NAMI leaders will attend the nightly campouts during the skate event to help direct and facilitate conversations surrounding mental health.
The first day of Operation Ohio will cover 40 miles, the second day is 23 miles, the third day is about 27 miles and the fourth day is 25.
"So yes, this needs to be something you are serious about," Effinger said.
However, participants are able to join the big skate at any point during the event. There will be staggering departure times for varied levels of experience, so there's an opportunity for skaters of most skill levels to get something out of the challenge.
"You don't have to do the whole trek with us," Effinger said. "If you want to do just one day, you're able to jump in wherever. And we have different starting points and we have different places for people to be able to just hop along."
Since 2008, Effinger has been an avid Cincinnati Rollergirl and began coaching the Cincinnati Junior Rollergirls in 2014. She said there wasn't a lot of derby around, so it was cool to be a part of the initiation of the sport in the area.
For Effinger, community has been the biggest benefit of diving into the region's skating arena.
"Honestly, the skating community is amazing, and it's great because you can either...learn and grow within the community, or you can do it by yourself," she said. "Skating is one of the most unique sports because it's so multifaceted.
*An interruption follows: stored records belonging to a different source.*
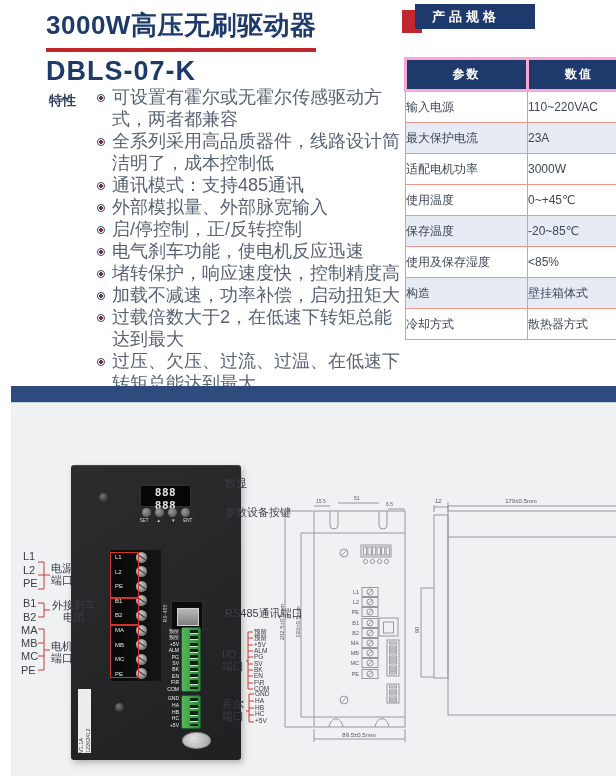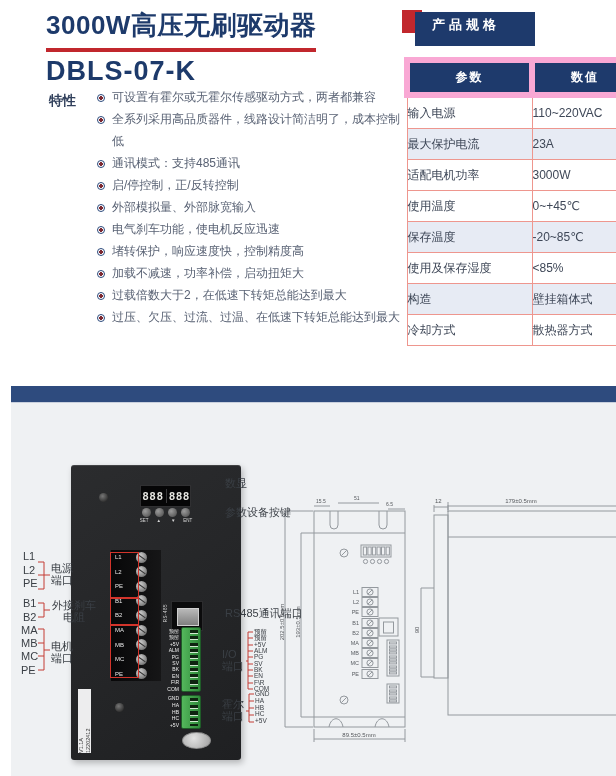--- a/index.html
+++ b/index.html
@@ -8,47 +8,47 @@
   .abs{position:absolute;}
 
   
   .title{left:35px;top:8px;margin:0;font-size:26px;font-weight:bold;color:#1d3a6b;letter-spacing:.5px;
          border-bottom:4px solid #c1272d;padding-bottom:5px;display:inline-block;}
   .model{left:35px;top:56px;font-size:27px;font-weight:600;color:#1d3a6b;letter-spacing:1px;}
 
   
   .feat-head{left:38px;top:92px;font-size:13.5px;font-weight:bold;color:#31405c;}
   .feat-list{left:84px;top:86px;width:312px;margin:0;padding:0;list-style:none;}
-  .feat-list li{position:relative;padding-left:17px;font-size:12px;line-height:22px;color:#596274;}
+  .feat-list li{position:relative;padding-left:17px;font-size:18px;line-height:22px;color:#596274;}
   .feat-list li::before{content:"";position:absolute;left:2px;top:7.5px;width:6px;height:6px;border-radius:50%;
      border:1.5px solid #2c4a7c;background:radial-gradient(circle,#7c2831 0 1.6px,transparent 1.8px);}
 
   
   .red-sq{left:391px;top:10px;width:20px;height:23px;background:#c1272d;}
-  .spec-banner{left:404px;top:12px;width:120px;height:34px;background:#1e3a6c;color:#fff;font-size:13px;
+  .spec-banner{left:404px;top:4px;width:120px;height:25px;background:#1e3a6c;color:#fff;font-size:13px;
      font-weight:bold;letter-spacing:4px;line-height:25px;padding-left:17px;box-sizing:border-box;}
   table.spec{position:absolute;left:393px;top:57px;width:215px;border-collapse:collapse;table-layout:fixed;}
   table.spec th{width:117px;height:27px;background:#1e3a6c;color:#fff;font-size:12px;font-weight:bold;
-     letter-spacing:2px;border:6px solid #f9a8d4;}
+     letter-spacing:2px;border:3px solid #f9a8d4;}
   table.spec th:last-child{width:98px;}
   table.spec td{height:30px;font-size:12px;color:#3e4757;text-align:left;border:1px solid #ee968e;padding:0;background:#fff;}
   table.spec tr.shaded td{background:#e7ebf4;}
 
   
   .divider{left:0;top:386px;width:616px;height:16px;background:#2e4b7e;border-bottom:2px solid #c9d0dd;}
   .diagram-bg{left:0;top:403px;width:616px;height:373px;background:#eff1f3;}
   svg.overlay{position:absolute;left:0;top:403px;z-index:1;}
 
   
   .device{left:60px;top:465px;width:170px;height:295px;z-index:2;border-radius:3px;
      background:linear-gradient(145deg,#2b2c2e,#242527 60%,#1f2022);
      box-shadow:inset 0 1px 0 rgba(255,255,255,.12),2px 3px 6px rgba(0,0,0,.25);}
   .seg{position:absolute;left:69px;top:20px;width:49px;height:20px;background:#060607;border:1px solid #303032;
      color:#e9e9e4;font-family:"DejaVu Sans Mono",monospace;font-size:11px;font-weight:bold;
-     display:flex;align-items:center;justify-content:flex-end;letter-spacing:.5px;}
+     display:flex;align-items:center;justify-content:flex-start;letter-spacing:.5px;flex-direction:column;}
   .segdiv{width:1px;height:14px;background:#3a3a3c;margin:0 2px;}
   .btn{position:absolute;top:43px;width:9px;height:9px;border-radius:50%;
      background:radial-gradient(circle at 35% 35%,#9b9b9b,#5f5f5f 70%,#3c3c3c);}
   .btnlbls{position:absolute;left:66px;top:53px;width:58px;display:flex;}
   .btnlbls span{width:14.5px;text-align:center;font-size:4.5px;color:#d7d7d7;}
   .tstrip{position:absolute;left:40px;top:85px;width:50px;height:131px;background:linear-gradient(90deg,#070708,#161617);}
   .trow{display:flex;align-items:center;height:14.55px;}
   .tl{width:21px;padding-left:4px;font-size:6px;color:#e8e8e8;}
   .tsc{width:11px;height:11px;border-radius:50%;position:relative;
      background:radial-gradient(circle at 35% 35%,#d6d6d6,#8a8a8a 60%,#4a4a4a);}
@@ -101,22 +101,22 @@
 
   <h1 class="abs title">3000W高压无刷驱动器</h1>
   <div class="abs model">DBLS-07-K</div>
 
   <span class="abs feat-head">特性</span>
   <ul class="abs feat-list">
 
   <li>可设置有霍尔或无霍尔传感驱动方式，两者都兼容</li>
       <li>全系列采用高品质器件，线路设计简洁明了，成本控制低</li>
       <li>通讯模式：支持485通讯</li>
+      <li>外部模拟量、外部脉宽输入</li>
       <li>启/停控制，正/反转控制</li>
-      <li>外部模拟量、外部脉宽输入</li>
       <li>电气刹车功能，使电机反应迅速</li>
       <li>堵转保护，响应速度快，控制精度高</li>
       <li>加载不减速，功率补偿，启动扭矩大</li>
       <li>过载倍数大于2，在低速下转矩总能达到最大</li>
       <li>过压、欠压、过流、过温、在低速下转矩总能达到最大</li>
     </ul>
 
   <div class="abs red-sq"></div>
   <div class="abs spec-banner">产品规格</div>
   <table class="spec">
There's speed skating, there's dance skating, there's derby (and) there's distance skating."
Effinger and local skater Brandi Goulet began organizing Skatin Dayton meetups in August 2020. The group organizes on the Skatin Dayton Facebook page and regularly meets on Tuesday nights at 6 p.m. at different trails and parks around the Miami Valley.
Skatin Dayton will also host specific meetups for skaters who are interested in training for Operation Ohio.
So far, 15 skaters have signed up for the skate, which Effinger feels is "astronomical" for the event's first official year. As more people get involved, the goal is to get sponsors for the skate and hold a big raffle at the end.